The current BioC release is 3.3 for which there is an Amazon AMI (ami-64d43409). I’m not sure why, but the AMI is in the us-east1 region which isn’t convenient for me, but we do not have permission to copy it. So all services have to be in the same availability zone (AZ) in us-east(Virginia). If there’s time, I’ll have to roll my own to have something closer to home.
Not sure if my analysis is more memory or compute heavy. Going with memory optimized. r3.2xlarge $0.66/hour.
- r3.2xlarge $0.66/hour
- EBS $0.05/hour
Security group: enable ssh and https (22 and 80)
Connect to instance
ssh -i /path/to/key.pem ec2-user@ip-from-aws-console
Attach an EBS (console)
- go to EC2, select Volumes, create volume 250gb of gp2
- make sure its in the same availability zone as EC2 instance
- select volumne, select attach (instance must by stopped or not running)
If the EBS is new(never used), you can see the device size and mount point
# if this returns data, there is not filesystem and we need to create one
sudo file -s /dev/xvda1
sudo mkfs -t ext4 device_name
# create mount point
sudo mkdir /data
mount /dev/xvdf /data
Details where here
To upload data
sftp -i /path/to/key.pem ubuntu@ip-from-aws-console
Doing it better With the need to upload data first, there are two options I can think of.

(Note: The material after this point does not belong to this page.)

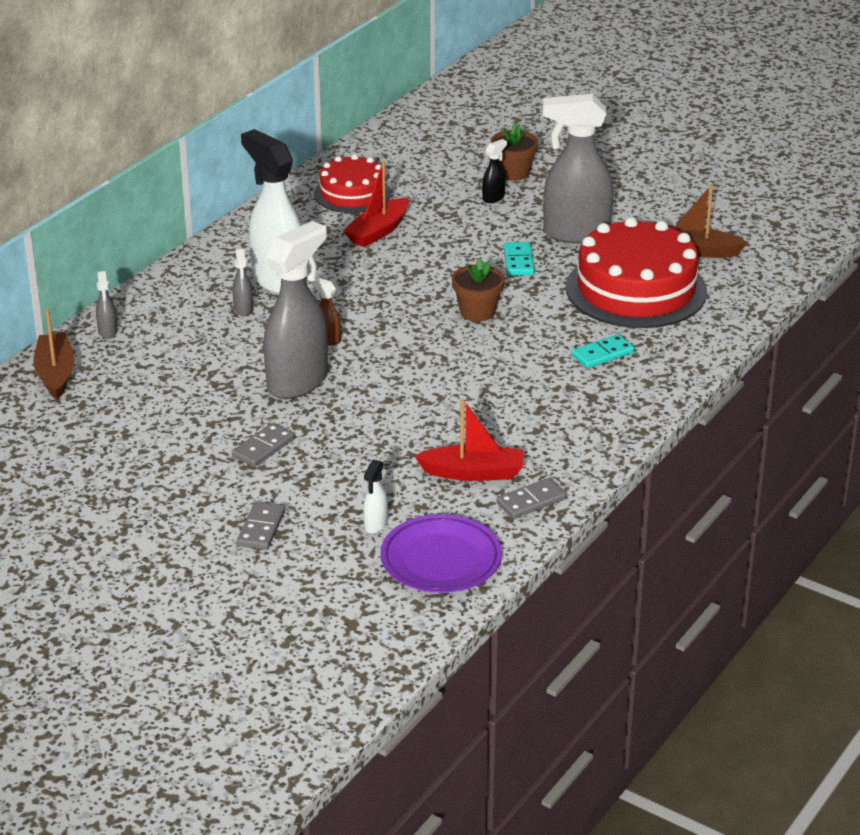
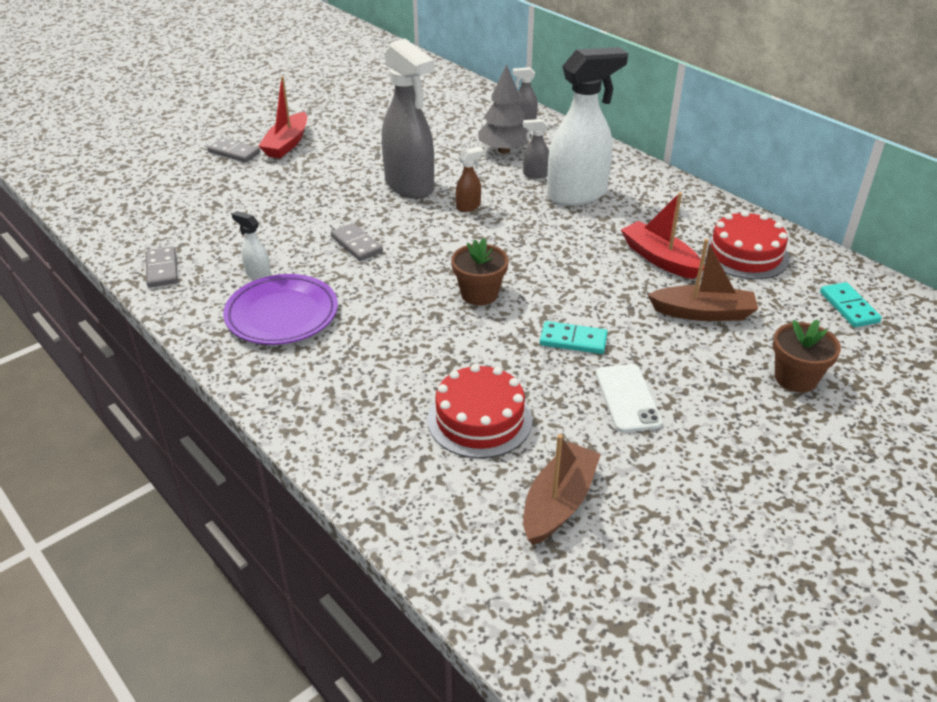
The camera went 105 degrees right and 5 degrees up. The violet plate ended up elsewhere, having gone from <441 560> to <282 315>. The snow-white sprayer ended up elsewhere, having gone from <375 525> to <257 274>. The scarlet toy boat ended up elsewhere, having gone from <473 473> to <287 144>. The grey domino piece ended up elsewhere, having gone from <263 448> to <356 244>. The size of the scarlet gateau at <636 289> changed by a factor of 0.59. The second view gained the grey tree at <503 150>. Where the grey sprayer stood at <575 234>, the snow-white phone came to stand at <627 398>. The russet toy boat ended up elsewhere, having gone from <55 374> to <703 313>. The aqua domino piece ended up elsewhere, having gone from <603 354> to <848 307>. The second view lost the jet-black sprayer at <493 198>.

First, upload to S3 then copy over to machine instance or EBS volume. The other possibility to save $$$ would be to use a low cost instance with EBS, upload data to it, then spin up a larger instance and reattach the same volume.
Point browser to the public IP for the AMI instance. Login with user/pass ubuntu/bio.
within RStudio, I had problems loading dplyr, etc despite the fact they were present in the /home/ubuntu/R-libs directory.
in /etc/rstudio/rsession.conf: set r-libs-user=~/R-libs
And in /home/ubuntu/R-libs
sudo chown -R ubuntu.ubuntu *
sudo chmod -R 755 *
Not sure which one worked, but RStudio now seems to work okay.